Em 1977, sete meses depois de terminada a Revolução Cultural, o grande promotor chinês de Hans Christian Andersen, Yè Jūnjiàn, fez uma versão dos poemas “Se me quiseres conhecer” (假如你想认识我) de Noémia de Sousa, “Vem contar-me o teu destino, irmão” (1965, 诗), de Jorge Rebelo, e ainda um poema de Armando Guebuza que, à semelhança de muitas outras traduções perderam-se por aí, sendo-me impossível encontrar em tão curto espaço de tempo.

Estes três poemas e a nota de tradução foram incluídos numa antologia preparada em 1979 por Yè, que também foi investigador da Universidade de Cambridge. Imagine-se o significado de tamanha homenagem e reconhecimento do Estado chinês em plena reforma política…

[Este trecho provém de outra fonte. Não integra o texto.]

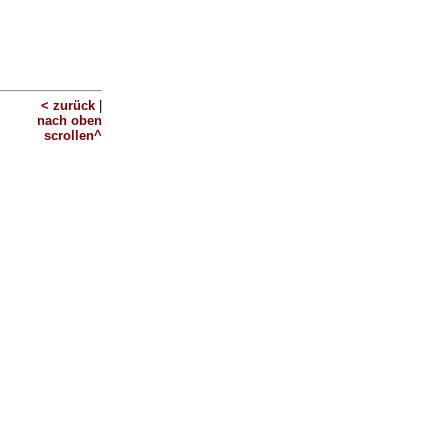
< zurück
|
nach oben
scrollen^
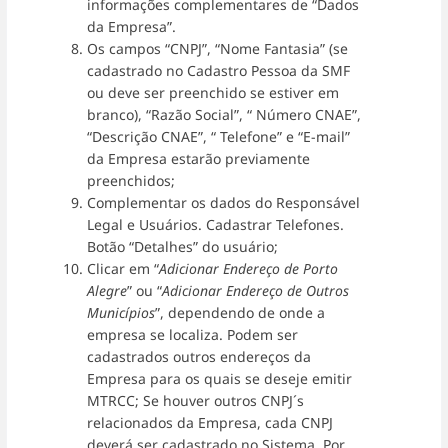
informações complementares de “Dados
da Empresa”.
Os campos “CNPJ”, “Nome Fantasia” (se
cadastrado no Cadastro Pessoa da SMF
ou deve ser preenchido se estiver em
branco), “Razão Social”, “ Número CNAE”,
“Descrição CNAE”, “ Telefone” e “E-mail”
da Empresa estarão previamente
preenchidos;
Complementar os dados do Responsável
Legal e Usuários. Cadastrar Telefones.
Botão “Detalhes” do usuário;
Clicar em “
Adicionar Endereço de Porto
Alegre
” ou “
Adicionar Endereço de Outros
Municípios
”, dependendo de onde a
empresa se localiza. Podem ser
cadastrados outros endereços da
Empresa para os quais se deseje emitir
MTRCC; Se houver outros CNPJ´s
relacionados da Empresa, cada CNPJ
deverá ser cadastrado no Sistema. Por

Em 2010, estes textos são novamente publicados numa antologia completa das traduções de Yè, mais precisamente no seu décimo primeiro volume, com edição da Tsinghua University Press. Gē e Yè são ambos reconhecidos escritores, além de tradutores. Tanto os seus trabalhos de poesia como as versões originais são valorizados.

Pode parecer que estas traduções caíram no esquecimento entre o público chinês, mas a verdade é que ainda são frequentemente mencionadas ou evocadas nos estudos sino-africanos. O portal noticioso “The Paper” publicou vários artigos, elaborados num contexto académico, como é caso do artigo que referi anteriormente, “Movimento literário afro-asiático e a história da tradução da literatura africana”, assinado por Yuán Míngqīng e Zhāng Lìfāng.

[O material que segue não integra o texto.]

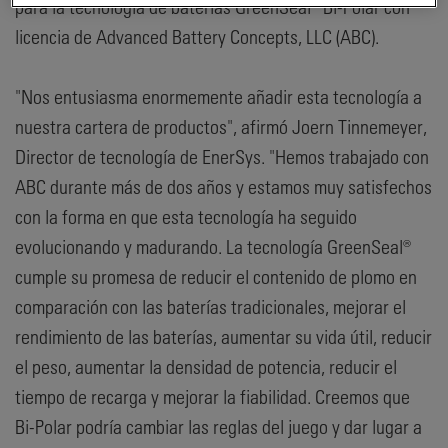
para la tecnología de baterías GreenSeal® Bi-Polar con
licencia de Advanced Battery Concepts, LLC (ABC).
"Nos entusiasma enormemente añadir esta tecnología a
nuestra cartera de productos", afirmó Joern Tinnemeyer,
Director de tecnología de EnerSys. "Hemos trabajado con
ABC durante más de dos años y estamos muy satisfechos
con la forma en que esta tecnología ha seguido
evolucionando y madurando. La tecnología GreenSeal®
cumple su promesa de reducir el contenido de plomo en
comparación con las baterías tradicionales, mejorar el
rendimiento de las baterías, aumentar su vida útil, reducir
el peso, aumentar la densidad de potencia, reducir el
tiempo de recarga y mejorar la fiabilidad. Creemos que
Bi-Polar podría cambiar las reglas del juego y dar lugar a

Outro exemplo: “A África como método” de Niè Pǐngé (anglicista), Yú Àngrán (Universidade Tsinghua) e Yáo Fēng (anglicista que traduziu uma biografia de Georges Bataille para o mandarim, e não se confundir com o poeta chinês que vive em Macau). Há ainda muitos outros exemplos como este.

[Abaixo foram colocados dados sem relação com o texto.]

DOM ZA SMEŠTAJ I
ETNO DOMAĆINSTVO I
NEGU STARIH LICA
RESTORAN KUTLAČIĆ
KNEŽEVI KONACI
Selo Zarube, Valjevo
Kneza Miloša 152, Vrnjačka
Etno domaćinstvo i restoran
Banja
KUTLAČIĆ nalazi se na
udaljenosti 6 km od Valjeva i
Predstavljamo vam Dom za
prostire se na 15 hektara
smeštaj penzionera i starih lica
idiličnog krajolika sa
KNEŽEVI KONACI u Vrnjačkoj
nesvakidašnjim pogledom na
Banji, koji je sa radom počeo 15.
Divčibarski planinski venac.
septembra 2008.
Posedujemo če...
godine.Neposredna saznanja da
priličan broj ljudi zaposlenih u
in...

A título de conclusão, regresso às duas investigadoras, Yuán e Lìfāng, que disseram que, no contexto geopolítica de hoje, a literatura parece já não ser prioridade ou mesmo um instrumento de soft power urgente da China na África de língua portuguesa, como podemos constatar através das várias antologias de poesia revolucionária. Hoje, parece que a tradução literária afro-chinesa ou sino-africana se baseia mais no lucro e menos na vontade política. Muitas obras de valor estão ainda à espera de traduções de qualidade. 

Foi Shevchenko, Gē Bǎoquán e sobretudo uma questão levantada pela artista polaca Marta Sala – “Como é que lês tão pouca literatura africana?” – que me trouxeram até aqui.